The present study is a maiden attempt to examine the source and influence of various anthropogenic pollutants and trace metals that control and alter sediment chemistry of the Anchar Lake . Environmental changes along the lake catchment area since the last few decades have left important geochemical imprints in the lake surface sediments in terms of anthropogenic influences. This study provides detailed data for understanding the major processes (physical and chemical) that control recent sediment deposition within the Anchar Lake.

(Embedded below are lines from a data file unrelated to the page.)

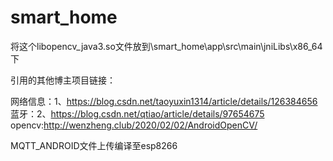 # smart_home

将这个libopencv_java3.so文件放到\smart_home\app\src\main\jniLibs\x86_64下

引用的其他博主项目链接：

网络信息：1、https://blog.csdn.net/taoyuxin1314/article/details/126384656
蓝牙：2、https://blog.csdn.net/qtiao/article/details/97654675
opencv:http://wenzheng.club/2020/02/02/AndroidOpenCV/

MQTT_ANDROID文件上传编译至esp8266
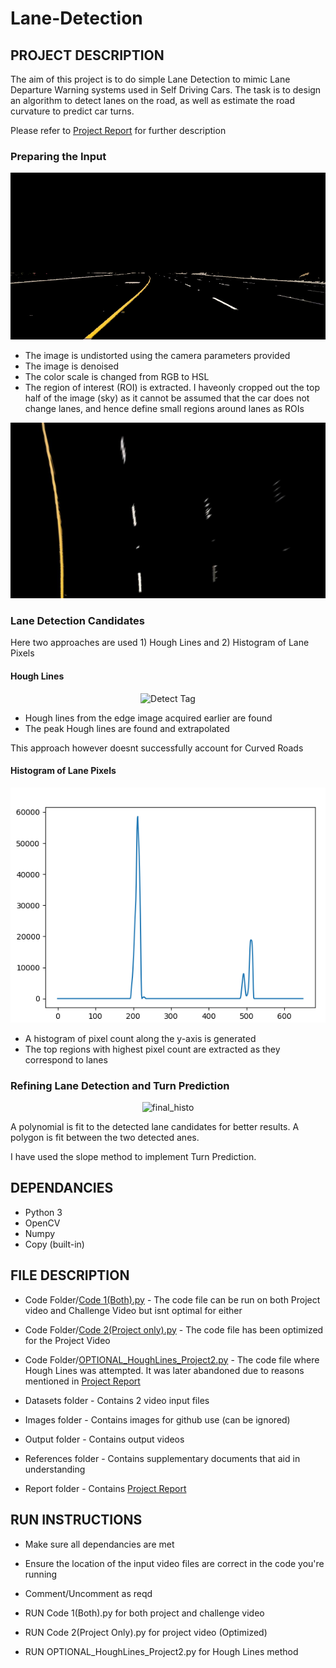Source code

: # Lane-Detection

## **PROJECT DESCRIPTION**

The aim of this project is to do simple Lane Detection to mimic Lane Departure Warning systems used in Self Driving Cars. The task is to design an algorithm to detect lanes on the road, as well as estimate the road curvature to predict car turns.

Please refer to [Project Report](https://github.com/sanhuezapablo/Lane-Detection/blob/master/Report/Project%202.pdf) for further description

### Preparing the Input

<p align="center">
  <img src="/Images/combined_hsl.png" alt="Input Prep">
</p>

- The image is undistorted using the camera parameters provided
- The image is denoised
- The color scale is changed from RGB to HSL
- The region of interest (ROI) is extracted. I haveonly cropped out the top half of the image (sky) as it cannot be assumed that the car does not change lanes, and hence define small regions around lanes as ROIs

<p align="center">
  <img src="/Images/homography.png" alt="Homography">
</p>

### Lane Detection Candidates

Here two approaches are used 1) Hough Lines and 2) Histogram of Lane Pixels

#### Hough Lines

<p align="center">
  <img src="/Images/hough.gif" alt="Detect Tag">
</p>

- Hough lines from the edge image acquired earlier are found
- The peak Hough lines are found and extrapolated

This approach however doesnt successfully account for Curved Roads 

#### Histogram of Lane Pixels

<p align="center">
  <img src="/Images/histogram.png" alt="histo">
</p>

- A histogram of pixel count along the y-axis is generated
- The top regions with highest pixel count are extracted as they correspond to lanes

### Refining Lane Detection and Turn Prediction

<p align="center">
  <img src="/Images/histo.gif" alt="final_histo">
</p>

A polynomial is fit to the detected lane candidates for better results.
A polygon is fit between the two detected anes.

I have used the slope method to implement Turn Prediction.

## **DEPENDANCIES**

- Python 3
- OpenCV
- Numpy
- Copy (built-in)


## **FILE DESCRIPTION**

- Code Folder/[Code 1(Both).py](https://github.com/sanhuezapablo/Lane-Detection/blob/master/Code/Code%201(Both).py) - The code file can be run on both Project video and Challenge Video but isnt optimal for either
- Code Folder/[Code 2(Project only).py](https://github.com/sanhuezapablo/Lane-Detection/blob/master/Code/Code%202%20(Project%20Only).py) - The code file has been optimized for the Project Video
- Code Folder/[OPTIONAL_HoughLines_Project2.py](https://github.com/sanhuezapablo/Lane-Detection/blob/master/Code/OPTIONAL_HoughLines_Project2.py) - The code file where Hough Lines was attempted. It was later abandoned due to reasons mentioned in [Project Report](https://github.com/adheeshc/Lane-Detection/blob/master/Report/Project%202.pdf) 

- Datasets folder - Contains 2 video input files 

- Images folder - Contains images for github use (can be ignored)

- Output folder - Contains output videos

- References folder - Contains supplementary documents that aid in understanding

- Report folder - Contains [Project Report](https://github.com/sanhuezapablo/Lane-Detection/blob/master/Report/Project%202.pdf)

## **RUN INSTRUCTIONS**

- Make sure all dependancies are met
- Ensure the location of the input video files are correct in the code you're running
- Comment/Uncomment as reqd

- RUN Code 1(Both).py for both project and challenge video
- RUN Code 2(Project Only).py for project video (Optimized)
- RUN OPTIONAL_HoughLines_Project2.py for Hough Lines method
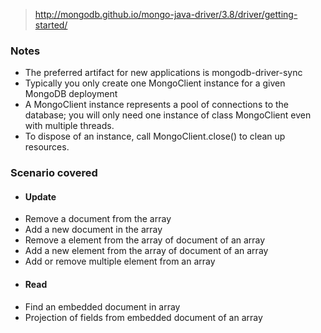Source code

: 

> http://mongodb.github.io/mongo-java-driver/3.8/driver/getting-started/

### Notes
- The preferred artifact for new applications is mongodb-driver-sync
- Typically you only create one MongoClient instance for a given MongoDB deployment 
- A MongoClient instance represents a pool of connections to the database; you will only need one instance of class MongoClient even with multiple threads.
- To dispose of an instance, call MongoClient.close() to clean up resources.


### Scenario covered
-  #### Update
-  Remove a document from the array
-  Add a new document in the array
-  Remove a element from the array of document of an array
-  Add a new element from the array of document of an array 
-  Add or remove multiple element from an array
-  #### Read 
-  Find an embedded document in array
-  Projection of fields from embedded document of an array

The textural analyses of the lake floor sediments indicate that most of the samples are clayey silt to silty clay with only one sample falling in sandy–clay–silt domain. Clay was found to be enriched along central and deeper portions of the lake. The OM, CaCO3 and C/N ratio results reveal that the sediments are organically rich and the provenance of OM is composed of mixed sources and origin (allochthonous and autochthonous). The major oxide geochemistry reflects a higher concentration of CaO, MgO and TiO2 compared to the UCC values. The significant enrichment of CaO in silica-poor samples indicates the calcium dilution effect. In the provenance diagrams, all the analysed sediment samples fall along the basalt–granite line indicating mixed sources ranging in composition from mafic to felsic rocks. Environmental assessment indices suggest that the surface sediments are low to moderately contaminated with Cu, Ni, Zn, Co and Cr concentrations. The concentration of other trace metals is relatively low. Further, higher trace metal pollution was found along the sampling stations that receive abundant anthropogenic inputs including the expanded urbanisation zones, agriculture and horticulture sites. These findings offer useful information regarding the sediment quality within the lake. Further, it identifies the surface sediments polluted with respect to trace elements such as S, Cl, Cu, Zn, Ni and Pb that are a direct threat to the health of the lake life (flora and fauna) and thus demands continued monitoring and mitigation efforts.